Sarlitt wasn’t the only Amazon seller to increase spending on Amazon’s marketing campaigns, such as sponsored product listing ads, which are cost-per-click ads aimed at helping drive sales and traffic to an Amazon product detail page. Seller Labs’ Cohen says the volume of retailers advertising on Amazon has increased “significantly” year over year, based on analysis of Seller Labs’ customers. In part, that’s because Amazon now offers more ways for sellers to advertise on its marketplace.
But most retailers can’t boost sales simply by increasing their ad spending, Cohen says. If sellers didn’t see a bump in sales or volume from their Amazon marketing campaigns over Thanksgiving weekend, there’s still time to refine the campaigns before Christmas.
Sellers should analyze the number of sessions (unique visitors to product detail pages) and the number of orders, Cohen says. If traffic to product detail pages is not increasing as a result of Amazon-sponsored ads, then merchants should tweak the keywords they’re using.
“Sellers make the mistake of wanting a lot of impressions, so they add a lot of keywords,” Cohen says. For example, a merchant selling an apple slicer may be tempted to add the keyword “kitchen” on the listing page so that her product comes up in a broad range of search results. But the number of impressions does not effectively lead to sales, and therefore Cohen advises sellers to be specific and accurate with keywords, such as “apple cutter” in this example.

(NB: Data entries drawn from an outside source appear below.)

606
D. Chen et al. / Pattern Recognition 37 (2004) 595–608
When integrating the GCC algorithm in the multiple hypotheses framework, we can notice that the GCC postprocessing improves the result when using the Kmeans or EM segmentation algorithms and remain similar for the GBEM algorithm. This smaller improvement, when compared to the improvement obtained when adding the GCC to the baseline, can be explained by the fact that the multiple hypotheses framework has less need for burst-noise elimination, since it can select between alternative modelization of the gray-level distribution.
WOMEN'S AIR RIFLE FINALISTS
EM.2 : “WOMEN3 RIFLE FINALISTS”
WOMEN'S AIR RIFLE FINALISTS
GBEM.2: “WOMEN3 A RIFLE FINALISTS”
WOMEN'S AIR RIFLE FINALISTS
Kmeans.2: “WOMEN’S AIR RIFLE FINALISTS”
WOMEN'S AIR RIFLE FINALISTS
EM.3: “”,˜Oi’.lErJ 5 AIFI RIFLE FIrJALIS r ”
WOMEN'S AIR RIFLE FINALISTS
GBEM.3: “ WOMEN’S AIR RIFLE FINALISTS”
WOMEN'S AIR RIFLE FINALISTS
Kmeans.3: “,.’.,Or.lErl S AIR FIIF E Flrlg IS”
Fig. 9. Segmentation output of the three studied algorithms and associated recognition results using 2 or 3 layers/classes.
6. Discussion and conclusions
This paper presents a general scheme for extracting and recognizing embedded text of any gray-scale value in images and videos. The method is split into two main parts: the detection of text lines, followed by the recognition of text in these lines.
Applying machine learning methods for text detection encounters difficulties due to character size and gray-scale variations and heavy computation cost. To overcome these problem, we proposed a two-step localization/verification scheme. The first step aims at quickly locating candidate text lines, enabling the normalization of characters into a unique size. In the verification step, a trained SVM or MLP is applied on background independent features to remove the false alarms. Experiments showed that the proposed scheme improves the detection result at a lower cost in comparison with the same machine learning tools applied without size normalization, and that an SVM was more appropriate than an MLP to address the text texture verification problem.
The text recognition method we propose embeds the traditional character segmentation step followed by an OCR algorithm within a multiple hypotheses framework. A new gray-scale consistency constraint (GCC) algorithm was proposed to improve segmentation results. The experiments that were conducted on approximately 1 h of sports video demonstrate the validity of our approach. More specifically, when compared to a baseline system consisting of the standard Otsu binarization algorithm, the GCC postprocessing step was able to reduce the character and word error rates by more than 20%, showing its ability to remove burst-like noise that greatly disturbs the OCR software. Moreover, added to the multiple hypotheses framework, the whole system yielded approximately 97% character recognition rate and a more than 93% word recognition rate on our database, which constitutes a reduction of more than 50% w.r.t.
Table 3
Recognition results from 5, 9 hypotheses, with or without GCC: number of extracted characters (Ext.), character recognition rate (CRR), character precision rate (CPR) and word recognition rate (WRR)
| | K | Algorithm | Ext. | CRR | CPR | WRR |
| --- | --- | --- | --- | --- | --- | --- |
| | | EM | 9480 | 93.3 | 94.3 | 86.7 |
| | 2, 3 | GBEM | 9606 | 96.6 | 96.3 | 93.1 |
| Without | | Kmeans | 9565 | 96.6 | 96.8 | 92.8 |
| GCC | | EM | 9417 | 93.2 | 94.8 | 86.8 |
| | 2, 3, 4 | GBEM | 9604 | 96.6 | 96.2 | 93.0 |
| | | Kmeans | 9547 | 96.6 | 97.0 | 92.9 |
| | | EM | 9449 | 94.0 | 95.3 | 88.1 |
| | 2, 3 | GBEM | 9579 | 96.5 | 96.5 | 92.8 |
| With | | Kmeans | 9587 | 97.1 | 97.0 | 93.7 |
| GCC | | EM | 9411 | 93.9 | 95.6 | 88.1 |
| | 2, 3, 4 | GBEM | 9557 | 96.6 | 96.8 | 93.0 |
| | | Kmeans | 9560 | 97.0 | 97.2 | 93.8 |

If sellers find that customers clicked on the page, but didn’t convert, that means the content on their listing pages is not convincing customers that their product does what the keywords are saying. Therefore, Amazon sellers should update their product titles and descriptions with accurate and specific keywords so when customers click on their product pages, they’re more likely to purchase, and sellers are less likely to waste ad spend, Cohen says.

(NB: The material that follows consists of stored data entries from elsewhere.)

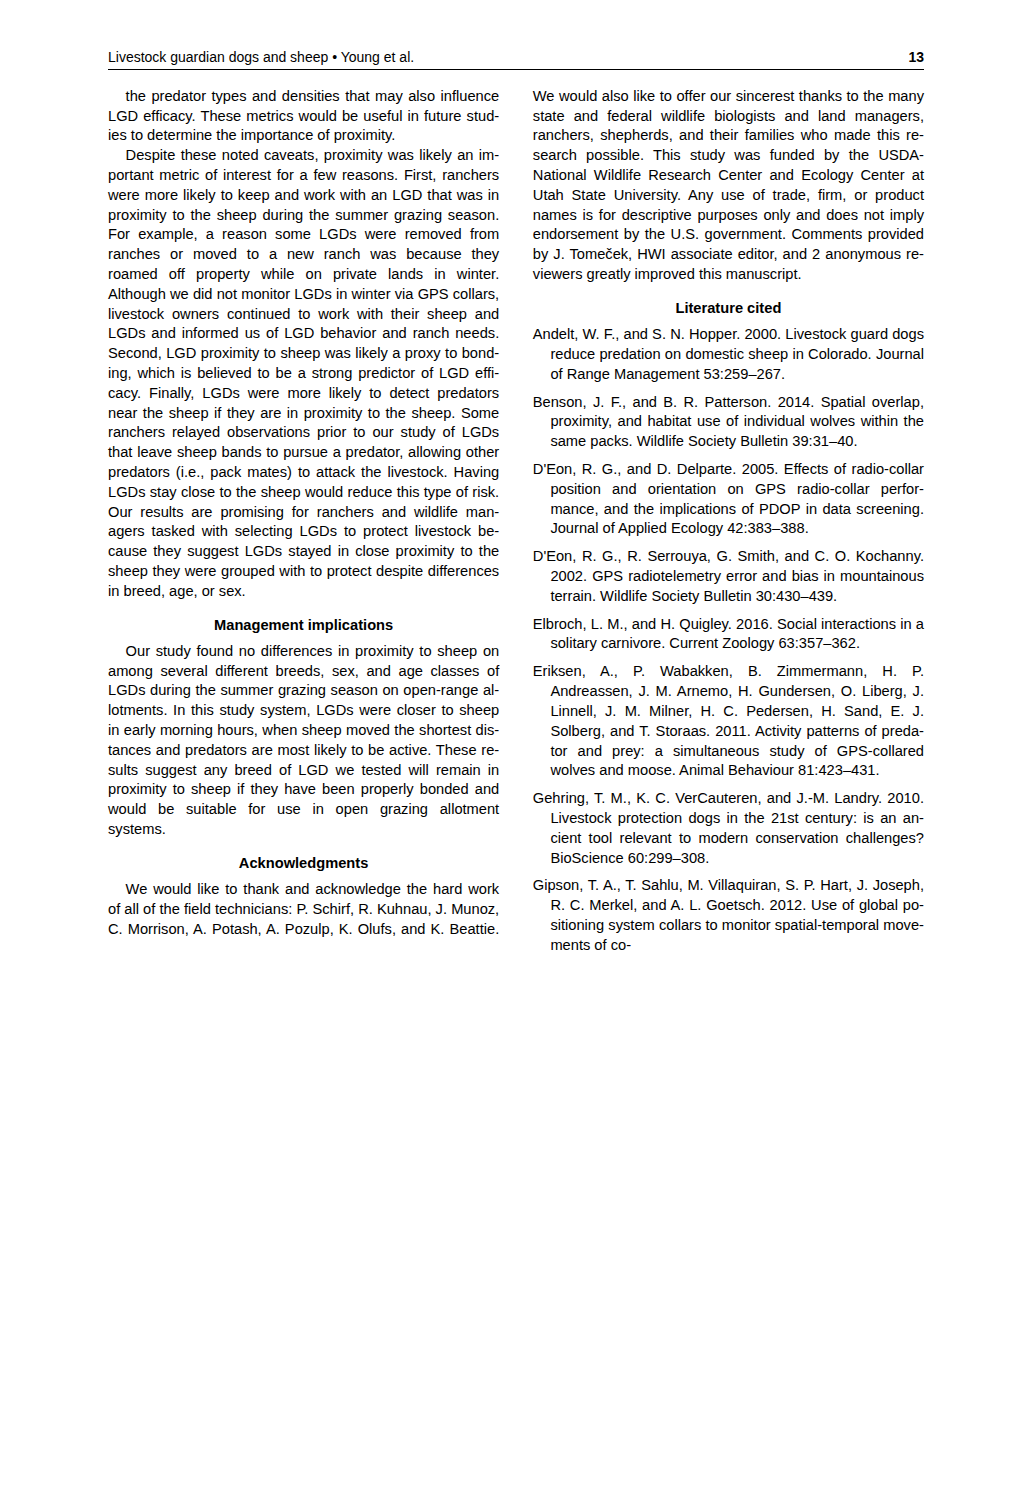Livestock guardian dogs and sheep • Young et al. 13
the predator types and densities that may also influence LGD efficacy. These metrics would be useful in future studies to determine the importance of proximity.
Despite these noted caveats, proximity was likely an important metric of interest for a few reasons. First, ranchers were more likely to keep and work with an LGD that was in proximity to the sheep during the summer grazing season. For example, a reason some LGDs were removed from ranches or moved to a new ranch was because they roamed off property while on private lands in winter. Although we did not monitor LGDs in winter via GPS collars, livestock owners continued to work with their sheep and LGDs and informed us of LGD behavior and ranch needs. Second, LGD proximity to sheep was likely a proxy to bonding, which is believed to be a strong predictor of LGD efficacy. Finally, LGDs were more likely to detect predators near the sheep if they are in proximity to the sheep. Some ranchers relayed observations prior to our study of LGDs that leave sheep bands to pursue a predator, allowing other predators (i.e., pack mates) to attack the livestock. Having LGDs stay close to the sheep would reduce this type of risk. Our results are promising for ranchers and wildlife managers tasked with selecting LGDs to protect livestock because they suggest LGDs stayed in close proximity to the sheep they were grouped with to protect despite differences in breed, age, or sex.
Management implications
Our study found no differences in proximity to sheep on among several different breeds, sex, and age classes of LGDs during the summer grazing season on open-range allotments. In this study system, LGDs were closer to sheep in early morning hours, when sheep moved the shortest distances and predators are most likely to be active. These results suggest any breed of LGD we tested will remain in proximity to sheep if they have been properly bonded and would be suitable for use in open grazing allotment systems.
Acknowledgments
We would like to thank and acknowledge the hard work of all of the field technicians: P. Schirf, R. Kuhnau, J. Munoz, C. Morrison, A. Potash, A. Pozulp, K. Olufs, and K. Beattie. We would also like to offer our sincerest thanks to the many state and federal wildlife biologists and land managers, ranchers, shepherds, and their families who made this research possible. This study was funded by the USDA-National Wildlife Research Center and Ecology Center at Utah State University. Any use of trade, firm, or product names is for descriptive purposes only and does not imply endorsement by the U.S. government. Comments provided by J. Tomeček, HWI associate editor, and 2 anonymous reviewers greatly improved this manuscript.
Literature cited
Andelt, W. F., and S. N. Hopper. 2000. Livestock guard dogs reduce predation on domestic sheep in Colorado. Journal of Range Management 53:259–267.
Benson, J. F., and B. R. Patterson. 2014. Spatial overlap, proximity, and habitat use of individual wolves within the same packs. Wildlife Society Bulletin 39:31–40.
D'Eon, R. G., and D. Delparte. 2005. Effects of radio-collar position and orientation on GPS radio-collar performance, and the implications of PDOP in data screening. Journal of Applied Ecology 42:383–388.
D'Eon, R. G., R. Serrouya, G. Smith, and C. O. Kochanny. 2002. GPS radiotelemetry error and bias in mountainous terrain. Wildlife Society Bulletin 30:430–439.
Elbroch, L. M., and H. Quigley. 2016. Social interactions in a solitary carnivore. Current Zoology 63:357–362.
Eriksen, A., P. Wabakken, B. Zimmermann, H. P. Andreassen, J. M. Arnemo, H. Gundersen, O. Liberg, J. Linnell, J. M. Milner, H. C. Pedersen, H. Sand, E. J. Solberg, and T. Storaas. 2011. Activity patterns of predator and prey: a simultaneous study of GPS-collared wolves and moose. Animal Behaviour 81:423–431.
Gehring, T. M., K. C. VerCauteren, and J.-M. Landry. 2010. Livestock protection dogs in the 21st century: is an ancient tool relevant to modern conservation challenges? BioScience 60:299–308.
Gipson, T. A., T. Sahlu, M. Villaquiran, S. P. Hart, J. Joseph, R. C. Merkel, and A. L. Goetsch. 2012. Use of global positioning system collars to monitor spatial-temporal movements of co-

Here are other strategies marketplace experts recommend:
- Advertise outside of Amazon. Nomader sent an email promotion over the weekend to its website subscribers that linked directly to its Amazon listings. While Amazon has not confirmed this, “based on our testing and discussions with other sellers, it seems that Amazon’s algorithm puts a high value on outside traffic and will reward those listings accordingly with higher keyword ranking if the traffic converts well,” Sarlitt says. Other sellers have marketing campaigns on social networks like Facebook that link to Amazon listings.
- Refine product pages with compelling content. “We live in a visual world, so five to seven images are necessary to win on Amazon,” Rubin says. Compelling content also includes good product descriptions and titles.
- Be smart with promotions. “Customers over the Cyber 5 weekend are looking for massive deals,” Cohen says. “If your product had a superficial deal, then you didn’t give a large incentive to buy. 10% off isn’t going to get someone super excited. Sellers have to be looking for a halo effect.” That could mean that sellers are OK losing profit or breaking even over the holiday weekend, with the goal in mind to boost brand awareness so much so that it can still get sales on the product as the price increases.